Citation: Bonderson, Parsa, et al. "Congruence subgroups and super-modular categories." Pacific Journal of Mathematics 296.2 (2018): 257-270.
Web: https://arxiv.org/abs/1704.02041
Tags: Mathematical, Modular-tensor-categories, Fermionic-order
This paper gives the first serious study into the modular representations of super-modular categories. The important point is that when mapping class group actions are enacted on the torus, spin structures are permuted. The subgroup of mapping class group actions which fix a distinguished spin structure is isomorphic to a certain index-3 level-2 congruence subgroup.
The S and T matrices a supermodular category decompose into a Kronecker product of a 2x2 matrix coming from the copy of sVec and and an invertible matrix.

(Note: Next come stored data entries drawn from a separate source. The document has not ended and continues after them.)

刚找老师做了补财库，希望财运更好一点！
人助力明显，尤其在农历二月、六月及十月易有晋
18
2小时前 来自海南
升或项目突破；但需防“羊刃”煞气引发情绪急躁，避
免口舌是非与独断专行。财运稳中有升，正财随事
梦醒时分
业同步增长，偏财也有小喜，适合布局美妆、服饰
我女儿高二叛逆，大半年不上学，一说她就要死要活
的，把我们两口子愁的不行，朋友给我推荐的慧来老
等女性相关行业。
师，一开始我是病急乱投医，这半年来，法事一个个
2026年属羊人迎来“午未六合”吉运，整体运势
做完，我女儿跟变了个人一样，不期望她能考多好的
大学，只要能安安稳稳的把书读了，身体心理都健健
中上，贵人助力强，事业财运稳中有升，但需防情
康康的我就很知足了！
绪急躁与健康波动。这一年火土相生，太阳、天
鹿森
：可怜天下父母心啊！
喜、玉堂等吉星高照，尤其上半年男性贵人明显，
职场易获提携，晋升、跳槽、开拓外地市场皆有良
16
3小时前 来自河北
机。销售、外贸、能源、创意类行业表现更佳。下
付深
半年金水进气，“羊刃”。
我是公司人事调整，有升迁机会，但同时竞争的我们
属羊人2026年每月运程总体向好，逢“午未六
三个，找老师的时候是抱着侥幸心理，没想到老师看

These invertible matrices are the matrices which give the action of the mapping class group. They don't give a full SL(2,Z) action. Instead, they only give a projective representation pof the index-3 level-2 congruence subgroup reference before.
A super-modular version of the Schauenburg-Ng theorem is then given: the kernel of the modular representation is a congruence subgroup! The proof given is conditional on the existence of a minimal modular extension, which is now known to exist due to work of Johnson-Freyd.
Another takeaway from this paper is a theorem from
> Sawin, Stephen F. "Invariants of Spin three-manifolds from Chern-Simons theory and finite-dimensional Hopf algebras." Advances in Mathematics 165.1 (2002): 35-70.
which the authors highlight. Namely, the fact that every unitary ribbon fusion category is the equivariantization of a modular or super-modular tensor category. The idea is simple. Consider the Muger center of the URFC. This category is a symmetric fusion category. Deligne's theorem on tensor categories establishes Tannaka duality between symmetric tensor categories and supergroups. Being a fusion category adds a finiteness condition. This establishes a Tannaka duality between symmetric tensor categories and finite super groups, which is a pair (G,z) where G is a finite group and z is a central element of order at most 2. If z has order 1 (i.e. is the identity) then this means that category is Tannakian. De-equivariantizing this Tannakian subcategory gives a a new centerless (modular) tensor category. If z has order 2, then the representation category of (G,z) has an index-2 maximal Tannakian subcategory. De-equivariantizing this Tannakian subcategory gives a supermodular tensor category. Hence, every unitary ribbon fusion category is the equivariantization of someone modular or supermodular. A good reference for this finite version of Deligne's theorem, especially in the context of supermodular categories, is
> Bruillard, Paul, et al. "Fermionic modular categories and the 16-fold way." Journal of Mathematical Physics 58.4 (2017).